Myiasis is the infestation of flesh of living animals by arthropods. Lucilia illustris has been implicated as a myiasis agent in sheep in northerly Palaearctic regions. It is also capable of infesting other wildlife and domesticated livestock which, along with sheep infestations, poses a potential economic problem. It is a facultative myiasis agent, which means that it does not depend on infestation of living animals to survive. It primarily feeds on necrotic tissue when attacking living hosts, which is thought to be part of the reason myiasis evolved as an extension of the normal feeding behavior of L. illustris.
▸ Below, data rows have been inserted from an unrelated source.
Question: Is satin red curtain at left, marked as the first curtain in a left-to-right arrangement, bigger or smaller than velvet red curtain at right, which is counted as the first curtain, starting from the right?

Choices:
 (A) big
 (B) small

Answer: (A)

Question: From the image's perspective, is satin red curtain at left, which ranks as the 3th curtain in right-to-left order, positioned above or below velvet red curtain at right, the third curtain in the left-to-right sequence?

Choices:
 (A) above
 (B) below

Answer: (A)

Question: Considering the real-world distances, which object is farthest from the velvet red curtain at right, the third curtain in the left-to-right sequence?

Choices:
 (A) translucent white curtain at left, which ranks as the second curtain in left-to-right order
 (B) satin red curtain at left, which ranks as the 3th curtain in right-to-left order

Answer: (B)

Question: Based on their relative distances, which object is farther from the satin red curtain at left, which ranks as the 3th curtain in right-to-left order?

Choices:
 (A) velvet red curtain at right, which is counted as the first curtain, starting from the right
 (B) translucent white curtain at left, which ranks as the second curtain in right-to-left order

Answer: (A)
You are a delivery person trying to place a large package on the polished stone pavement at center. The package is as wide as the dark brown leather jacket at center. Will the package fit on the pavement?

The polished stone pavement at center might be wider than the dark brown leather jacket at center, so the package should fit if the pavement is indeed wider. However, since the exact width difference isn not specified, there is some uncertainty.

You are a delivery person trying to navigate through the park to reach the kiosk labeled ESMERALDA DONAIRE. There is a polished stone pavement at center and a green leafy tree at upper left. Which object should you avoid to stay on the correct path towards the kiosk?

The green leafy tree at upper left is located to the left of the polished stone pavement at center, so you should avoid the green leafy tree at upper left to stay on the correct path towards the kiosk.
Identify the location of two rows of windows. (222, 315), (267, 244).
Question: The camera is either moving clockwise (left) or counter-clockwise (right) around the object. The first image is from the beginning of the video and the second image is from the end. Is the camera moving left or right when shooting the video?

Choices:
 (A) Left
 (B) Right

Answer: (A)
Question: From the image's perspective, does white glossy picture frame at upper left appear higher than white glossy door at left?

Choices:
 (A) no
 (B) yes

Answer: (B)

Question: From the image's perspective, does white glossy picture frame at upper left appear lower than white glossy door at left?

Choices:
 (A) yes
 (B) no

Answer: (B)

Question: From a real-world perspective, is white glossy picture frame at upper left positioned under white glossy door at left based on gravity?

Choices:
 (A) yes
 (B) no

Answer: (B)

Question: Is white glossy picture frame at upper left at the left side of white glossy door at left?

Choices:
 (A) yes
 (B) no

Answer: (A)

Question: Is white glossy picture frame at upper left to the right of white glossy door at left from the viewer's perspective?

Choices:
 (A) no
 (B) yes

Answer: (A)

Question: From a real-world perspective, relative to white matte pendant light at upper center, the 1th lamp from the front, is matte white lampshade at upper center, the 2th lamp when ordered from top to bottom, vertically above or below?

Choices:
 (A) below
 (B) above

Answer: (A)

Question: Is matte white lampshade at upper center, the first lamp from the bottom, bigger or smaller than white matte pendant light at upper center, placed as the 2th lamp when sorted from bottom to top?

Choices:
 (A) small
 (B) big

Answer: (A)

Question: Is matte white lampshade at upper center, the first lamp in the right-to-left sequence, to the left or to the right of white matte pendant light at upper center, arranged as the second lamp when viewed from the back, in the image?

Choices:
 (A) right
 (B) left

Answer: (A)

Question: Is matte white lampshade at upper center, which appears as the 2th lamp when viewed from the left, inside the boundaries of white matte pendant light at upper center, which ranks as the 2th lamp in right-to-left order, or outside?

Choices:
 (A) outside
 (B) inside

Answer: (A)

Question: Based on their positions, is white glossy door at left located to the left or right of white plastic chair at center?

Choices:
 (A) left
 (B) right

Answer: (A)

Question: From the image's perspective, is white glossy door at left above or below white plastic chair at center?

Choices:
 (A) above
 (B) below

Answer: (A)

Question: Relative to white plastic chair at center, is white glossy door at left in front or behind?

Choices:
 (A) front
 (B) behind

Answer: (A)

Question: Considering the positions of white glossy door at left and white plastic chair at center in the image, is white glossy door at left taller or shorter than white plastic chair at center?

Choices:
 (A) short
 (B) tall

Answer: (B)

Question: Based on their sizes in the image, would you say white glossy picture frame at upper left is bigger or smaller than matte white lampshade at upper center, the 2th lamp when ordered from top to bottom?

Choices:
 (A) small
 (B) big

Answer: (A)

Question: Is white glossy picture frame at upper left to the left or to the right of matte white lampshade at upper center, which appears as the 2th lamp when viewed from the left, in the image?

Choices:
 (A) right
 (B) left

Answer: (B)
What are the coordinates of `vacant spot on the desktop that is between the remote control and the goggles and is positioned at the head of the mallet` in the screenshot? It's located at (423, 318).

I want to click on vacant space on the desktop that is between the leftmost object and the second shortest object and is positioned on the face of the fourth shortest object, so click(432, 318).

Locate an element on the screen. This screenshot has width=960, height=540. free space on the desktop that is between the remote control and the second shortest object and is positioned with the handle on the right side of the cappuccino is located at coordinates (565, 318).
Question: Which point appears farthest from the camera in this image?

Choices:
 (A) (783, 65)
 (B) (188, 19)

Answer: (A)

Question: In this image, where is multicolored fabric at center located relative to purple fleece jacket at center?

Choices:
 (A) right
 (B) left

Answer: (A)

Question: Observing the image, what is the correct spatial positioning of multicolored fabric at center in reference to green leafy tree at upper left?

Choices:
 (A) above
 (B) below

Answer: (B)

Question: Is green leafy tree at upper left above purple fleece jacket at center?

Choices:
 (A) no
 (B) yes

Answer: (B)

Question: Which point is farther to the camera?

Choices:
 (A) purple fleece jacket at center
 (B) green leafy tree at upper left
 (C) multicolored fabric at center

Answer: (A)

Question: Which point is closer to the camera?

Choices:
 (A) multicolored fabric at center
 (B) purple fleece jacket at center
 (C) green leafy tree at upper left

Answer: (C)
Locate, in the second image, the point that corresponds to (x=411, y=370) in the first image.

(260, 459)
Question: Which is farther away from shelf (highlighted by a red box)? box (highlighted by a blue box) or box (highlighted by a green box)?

===Vector of disease causing agents===

Lucilia illustris larvae have been shown to be a mechanical vector of Clostridium botulinum at levels high enough to cause sickness and even death in pheasants. L. illustris can cause outbreaks of C. botulinum in avian production practices by spreading the bacteria from previously infected carrion to live pheasants. Dispersal from the infected carrion by third instar larvae to pupate can spread the bacteria into other pens of animals. As little as one gram of infected maggot mass has been shown to contain 5.2 times pheasant which is enough toxin to kill several pheasant. More than 5000 larvae have been known to colonize a single carcass, which is theoretically enough maggots to completely infect a moderately sized game pheasant with C. botulinum.

==Current research==
Recent research involving blow flies ranges from maggot therapy to identifying different species of bird blow flies. Maggot Debridement Therapy (MDT) uses specially selected fly larvae for the cleansing of non-healing wounds. Gangrenous wounds are examples of non-healing wounds that can clinically be treated more effectively by MDT than more common treatments. “Medicinal maggots have three actions: 1) they debride (clean) wounds by dissolving the dead (necrotic), infected tissue; 2) they disinfect the wound, by killing bacteria; and 3) they stimulate wound healing.” According to the Federal Drug Administration, medicinal maggots are the first live organisms to be marketed in the United States.

The effect of blowflies on birds is a current research issue. Species such as meadowlarks, sparrows and finches suffer from blowflies. The blowfly larvae infest the nests, sucking the blood of the nestlings injuring and possibly killing them. Current research on bird blow flies include the study of new species of blow flies, the effect on the hosts and the distribution of the blow flies toward each species.